7/24/2008

childlike perceptions

Ever since I can remember I have processed events in my mind much in the same way. A given event would occur and my first response was to view myself as distinctly separated or apart from the event. Almost as if I were a translucent or invisible being hovering above life below, curiously observing from a safe distance. I would then dissect the situation to the fullest, tearing apart every possible scenario and perception. I thought about what others were thinking. I wondered how or if this would alter my own perceptions or actions. Pondering what could have been done differently, I dreamt of alternative outcomes and wild stories that were so far from reality. Then, the crowning moment of the psychoanalytic experience prompted me to discern why God had allowed or ordered me to be a part of the event.

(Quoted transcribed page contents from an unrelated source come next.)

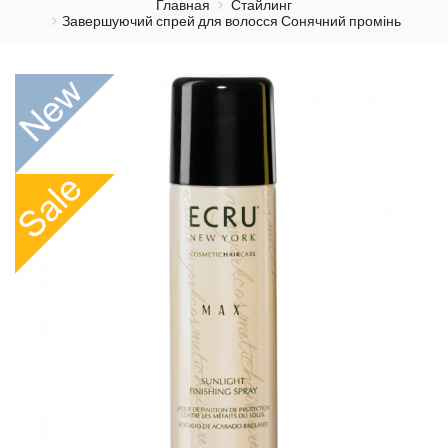
Главная
Стайлинг
Завершуючий спрей для волосся Сонячний промінь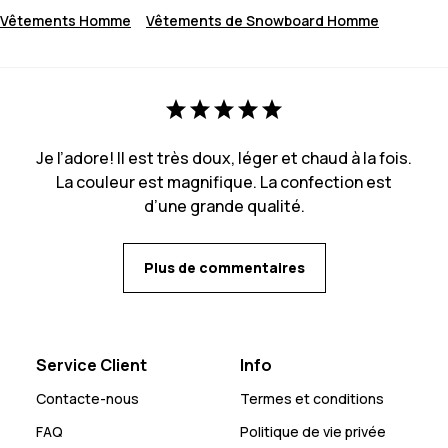
Vêtements Homme
Vêtements de Snowboard Homme
Je l’adore! Il est très doux, léger et chaud à la fois.
La couleur est magnifique. La confection est
d’une grande qualité.
Plus de commentaires
Service Client
Info
Contacte-nous
Termes et conditions
FAQ
Politique de vie privée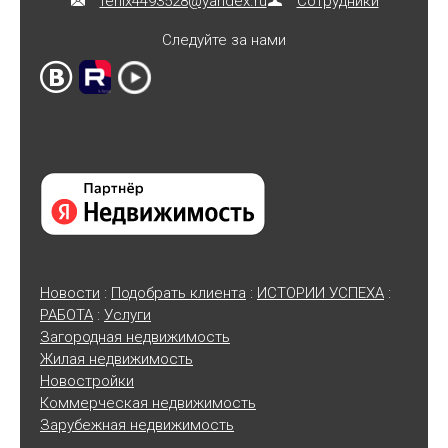
fenix4493528@yandex.ru
Сотрудники
Следуйте за нами
Новости
:
Подобрать клиента
:
ИСТОРИИ УСПЕХА
:
РАБОТА
:
Услуги
Загородная недвижимость
Жилая недвижимость
Новостройки
Коммерческая недвижимость
Зарубежная недвижимость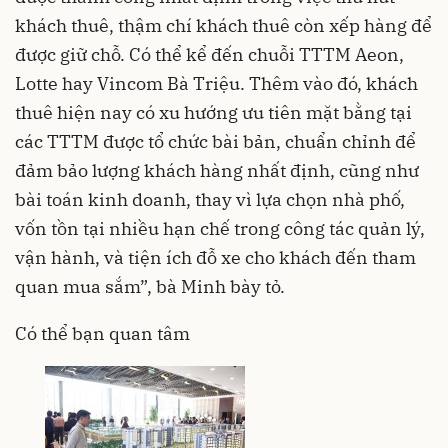
khách thuê, thậm chí khách thuê còn xếp hàng để
được giữ chỗ. Có thể kể đến chuỗi TTTM Aeon,
Lotte hay Vincom Bà Triệu. Thêm vào đó, khách
thuê hiện nay có xu hướng ưu tiên mặt bằng tại
các TTTM được tổ chức bài bản, chuẩn chỉnh để
đảm bảo lượng khách hàng nhất định, cũng như
bài toán kinh doanh, thay vì lựa chọn nhà phố,
vốn tồn tại nhiều hạn chế trong công tác quản lý,
vận hành, và tiện ích đỗ xe cho khách đến tham
quan mua sắm”, bà Minh bày tỏ.
Có thể bạn quan tâm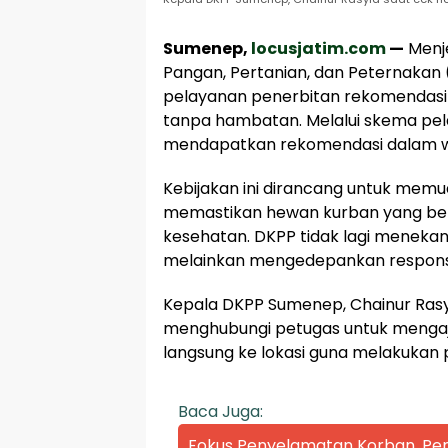
Sumenep,
locusjatim.com
—
Menje
Pangan, Pertanian, dan Peternaka
pelayanan penerbitan rekomendasi
tanpa hambatan. Melalui skema pel
mendapatkan rekomendasi dalam wak
Kebijakan ini dirancang untuk mem
memastikan hewan kurban yang ber
kesehatan. DKPP tidak lagi menekank
melainkan mengedepankan respons 
Kepala DKPP Sumenep, Chainur Ras
menghubungi petugas untuk mengaju
langsung ke lokasi guna melakukan
Baca Juga:
Fokus Penyelamatan Korban, P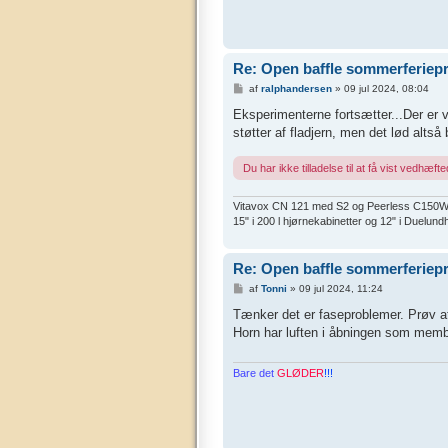
Re: Open baffle sommerferiepr
I
af
ralphandersen
»
09 jul 2024, 08:04
n
d
Eksperimenterne fortsætter...Der er v
l
støtter af fladjern, men det lød alts
æ
g
Du har ikke tilladelse til at få vist vedhæfted
Vitavox CN 121 med S2 og Peerless C150Ws/A
15" i 200 l hjørnekabinetter og 12" i Duelu
Re: Open baffle sommerferiepr
I
af
Tonni
»
09 jul 2024, 11:24
n
d
Tænker det er faseproblemer. Prøv at
l
Horn har luften i åbningen som membr
æ
g
Bare det
GLØDER
!!!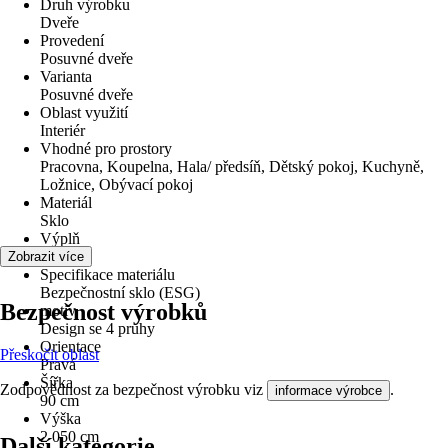
Druh výrobku
Dveře
Provedení
Posuvné dveře
Varianta
Posuvné dveře
Oblast využití
Interiér
Vhodné pro prostory
Pracovna, Koupelna, Hala/ předsíň, Dětský pokoj, Kuchyně,
Ložnice, Obývací pokoj
Materiál
Sklo
Výplň
Sklo
Zobrazit více
Specifikace materiálu
Bezpečnostní sklo (ESG)
Bezpečnost výrobků
motiv
Design se 4 pruhy
Orientace
Přeskočit oblast
Pravá
Šířka
Zodpovědnost za bezpečnost výrobku viz
.
informace výrobce
90 cm
Výška
2 050 cm
Další kategorie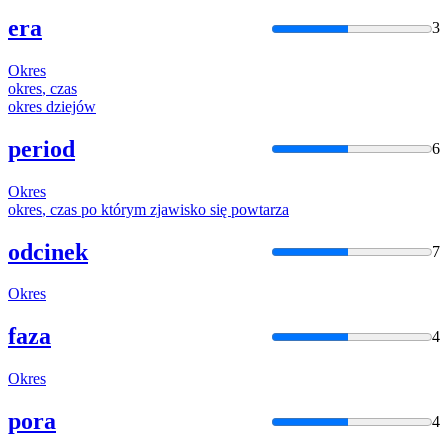
era
3
Okres
okres
, czas
okres
dziejów
period
6
Okres
okres
, czas po którym zjawisko się powtarza
odcinek
7
Okres
faza
4
Okres
pora
4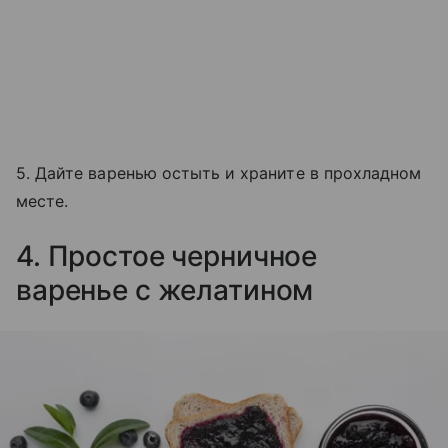
5. Дайте варенью остыть и храните в прохладном
месте.
4. Простое черничное
варенье с желатином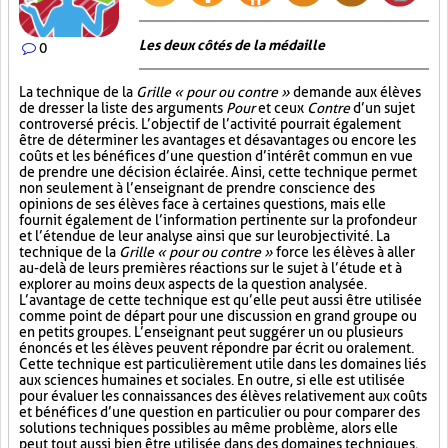
Les deux côtés de la médaille
0
La technique de la
Grille « pour ou contre »
demande aux élèves
de dresser la liste des arguments
Pour
et ceux
Contre
d’un sujet
controversé précis. L’objectif de l’activité pourrait également
être de déterminer les avantages et désavantages ou encore les
coûts et les bénéfices d’une question d’intérêt commun en vue
de prendre une décision éclairée. Ainsi, cette technique permet
non seulement à l’enseignant de prendre conscience des
opinions de ses élèves face à certaines questions, mais elle
fournit également de l’information pertinente sur la profondeur
et l’étendue de leur analyse ainsi que sur leur objectivité. La
technique de la
Grille « pour ou contre »
force les élèves à aller
au-delà de leurs premières réactions sur le sujet à l’étude et à
explorer au moins deux aspects de la question analysée.
L’avantage de cette technique est qu’elle peut aussi être utilisée
comme point de départ pour une discussion en grand groupe ou
en petits groupes. L’enseignant peut suggérer un ou plusieurs
énoncés et les élèves peuvent répondre par écrit ou oralement.
Cette technique est particulièrement utile dans les domaines liés
aux sciences humaines et sociales. En outre, si elle est utilisée
pour évaluer les connaissances des élèves relativement aux coûts
et bénéfices d’une question en particulier ou pour comparer des
solutions techniques possibles au même problème, alors elle
peut tout aussi bien être utilisée dans des domaines techniques,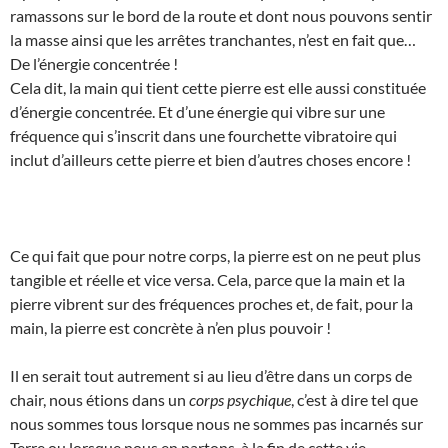
ramassons sur le bord de la route et dont nous pouvons sentir
la masse ainsi que les arrêtes tranchantes, n’est en fait que…
De l’énergie concentrée !
Cela dit, la main qui tient cette pierre est elle aussi constituée
d’énergie concentrée. Et d’une énergie qui vibre sur une
fréquence qui s’inscrit dans une fourchette vibratoire qui
inclut d’ailleurs cette pierre et bien d’autres choses encore !
Ce qui fait que pour notre corps, la pierre est on ne peut plus
tangible et réelle et vice versa. Cela, parce que la main et la
pierre vibrent sur des fréquences proches et, de fait, pour la
main, la pierre est concrète à n’en plus pouvoir !
Il en serait tout autrement si au lieu d’être dans un corps de
chair, nous étions dans un
corps psychique
, c’est à dire tel que
nous sommes tous lorsque nous ne sommes pas incarnés sur
Terre ou lorsque nous en partons, à la fin de cette vie.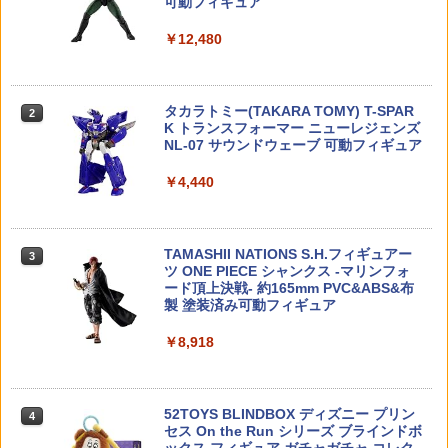
可動フィギュア
バンダイ いきもの大図鑑アドバンス プ
ラジコン 充電 バッテリー 電池 充電池 充
2
2
￥12,480
ラチナコガネとニジイロクワガタ ディス
電器 USB充電 ラジコンカー【3.7V 1450
プレイスタンドセット 全5種セット
1/24 STP タイサン GT-R (スカイライン
【楽天ランキング1位】【 MAG 製】 東
0/500mAh スタントカー バイク等】 ス
2
2
GT-R [BNR32 Gr.A 仕様] 1993 JTC) 【H
京マルイ 電動ガン MP7シリーズ対応 10
ペア 予備 替え 車 玩具 おもちゃ RC カー
C41】 (プラモデル)
0連 スペアマガジン スプリング給弾式 軽
バッテリー 替え 予備 長時間 遊べる 必要
￥11,800
タカラトミー(TAKARA TOMY) T-SPAR
量 樹脂製 BK ブラック | エアガン AEG
アイテム 予備電池 便利 グッズ 生活 応援
2
K トランスフォーマー ニューレジェンズ
コンパクト マシンガン スペアマグ 予備
送料無料
￥2,835
NL-07 サウンドウェーブ 可動フィギュア
マガジン 予備マグ サブマグ 交換 SMG P
DW カスタムパーツ
￥1,000
【特典 ステッカー 付属】 【送料無料!】
3
￥4,440
【バズ + ウッディ 2体セット】 トイ・ス
￥1,980
トーリー リアルサイズトーキングフィギ
【中古】 バンダイスピリッツ 30MS 島
3
ュア バズ・ライトイヤー + ウッディ
村卯月 (20th Anniv. YOU AND アイ！)
【A´】 未組立、箱少し傷みあり
シャフトアダプター(リヤ) 2個 TT-02 TY
3
TAMASHII NATIONS S.H.フィギュアー
PE-SRX ※アフターパーツ※ [1980344
￥13,350
3
ツ ONE PIECE シャンクス -マリンフォ
【当店独自で＋P10倍★要エントリー】
5](JAN：2000000100128)
￥2,860
3
ード頂上決戦- 約165mm PVC&ABS&布
【新品即納】[MIL] 東京マルイ プロ・タ
製 塗装済み可動フィギュア
ーゲット(20150223)
￥528
プーさんフレンズ フィギュア ディズニ
4
￥8,918
￥2,610
ー トラディション ジムショア 18.0cm P
【当店独自で＋P10倍★要エントリー】
4
ooh and Friends Snowman｜Jimshor
【中古】[PTM] HG 1/144 ガンダムリヴ
e Disney Traditions ギフト プレゼント
ランスヘブン ガンダムブレイカー バト
3×48.5mmステンレスシャフト(4本) ※ア
4
人形置物 プー アンド フレンズ スノーマ
ローグ プラモデル(5062024) バンダイス
フターパーツ※ [19805681](JAN：2000
ン (くまのプーさん) ティガー ピグレッ
52TOYS BLINDBOX ディズニー プリン
ピリッツ(20211106)
東京マルイ 18才以上用電動ハンドガン
000061863)
4
4
ト
セス On the Run シリーズ ブラインドボ
グロック18C用100連射マガジン スペア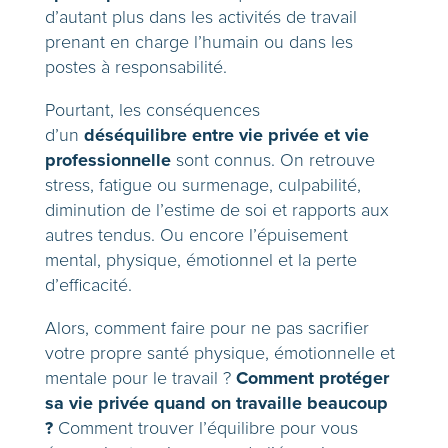
d’autant plus dans les activités de travail
prenant en charge l’humain ou dans les
postes à responsabilité.
Pourtant, les conséquences
déséquilibre entre vie privée et vie
d’un
professionnelle
sont connus. On retrouve
stress, fatigue ou surmenage, culpabilité,
diminution de l’estime de soi et rapports aux
autres tendus. Ou encore l’épuisement
mental, physique, émotionnel et la perte
d’efficacité.
Alors, comment faire pour ne pas sacrifier
votre propre santé physique, émotionnelle et
Comment protéger
mentale pour le travail ?
sa vie privée quand on travaille beaucoup
?
Comment trouver l’équilibre pour vous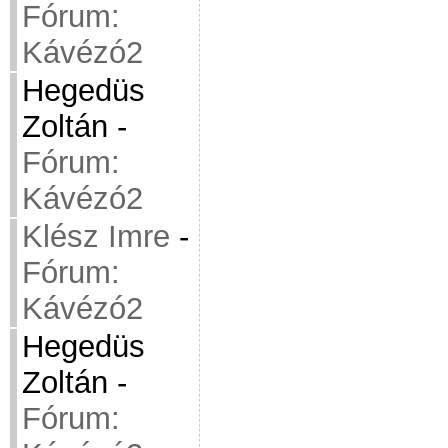
Fórum:
Kávézó2
Hegedüs
Zoltán
-
Fórum:
Kávézó2
Klész Imre
-
Fórum:
Kávézó2
Hegedüs
Zoltán
-
Fórum: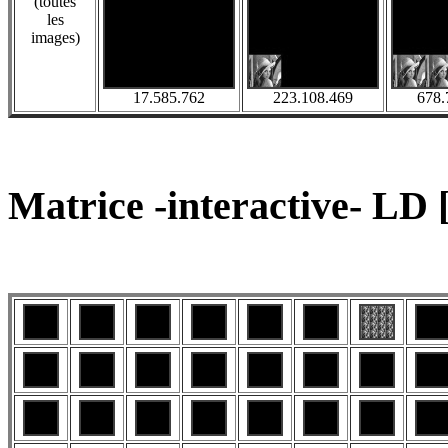
(toutes
les
images)
17.585.762
223.108.469
678.
Matrice -interactive- LD [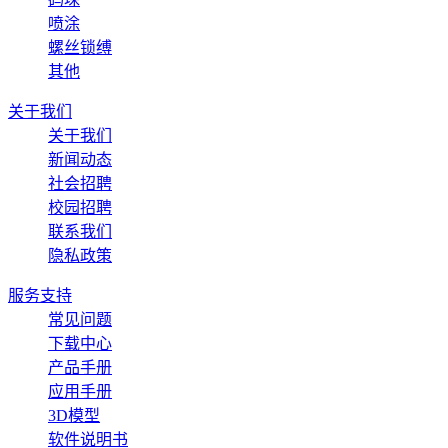
喷涂
螺丝锁缚
其他
关于我们
关于我们
新闻动态
社会招聘
校园招聘
联系我们
隐私政策
服务支持
常见问题
下载中心
产品手册
应用手册
3D模型
软件说明书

Not much has changed over the years, save for my bravery in enduring previously unexplored situations. Now that I find myself in the midst of such phenomena, I cannot seem to pull myself from the scope of the circumstance. Rather, I am stuck dwindling in and endless vacuum which draws me ever nigh to the encompassing walls of entrapment. Like a mime imprisoned in a mirror I am unable to break free from this extra dimensional jail. I suppose it will take a John Constantine to fetch me from this abyss. I only wonder if I am serving as my own warden.


All this to say that I am absolutely happy with my life. My current pursuits, my education and my relationships are all fitting quite nicely together--though perhaps much to the sorrow of certain loved ones. It is understandable that not everyone will agree all the time and especially at the same time. What I must keep at the forefront of my mind, however, is that the stability of my rationality has never been reliant upon the perceptions of others--even if I once blindly submitted myself to such falsity. Here ends my posting for July. Until next month then.

7/16/2008

Swimming with the big ones

A different fish now swims in the sea. Where once an old bass dwelt among squalor a perch now roams the vast oceans. Try as I may I cannot seem to swim among aquatic life. It is too unpredictable. I always thought that surprise and intrigue would more than suffice for my yearning for adventure; rather, I have been disappointed by such trivialities. My adventurous pursuits have only ended in wounds which I cannot rationalize or explain with some semblance of logic. Instead I suffer my own criticism.


In the meantime, I still endure that which will not cease to torture me. Though I knew this day was coming I remained unprepared; suffering under the delusion that I would somehow avoid such a pitfall. Even now I cannot regret my pursuance of the path set out before me. I know within the depths of my soul I have strived for valor, for honor. To preserve that which is thrown away by many; to uplift the human value for life and all that it encompasses. My brethren, I call for your patience, as time will give you the respect you so humbly desire.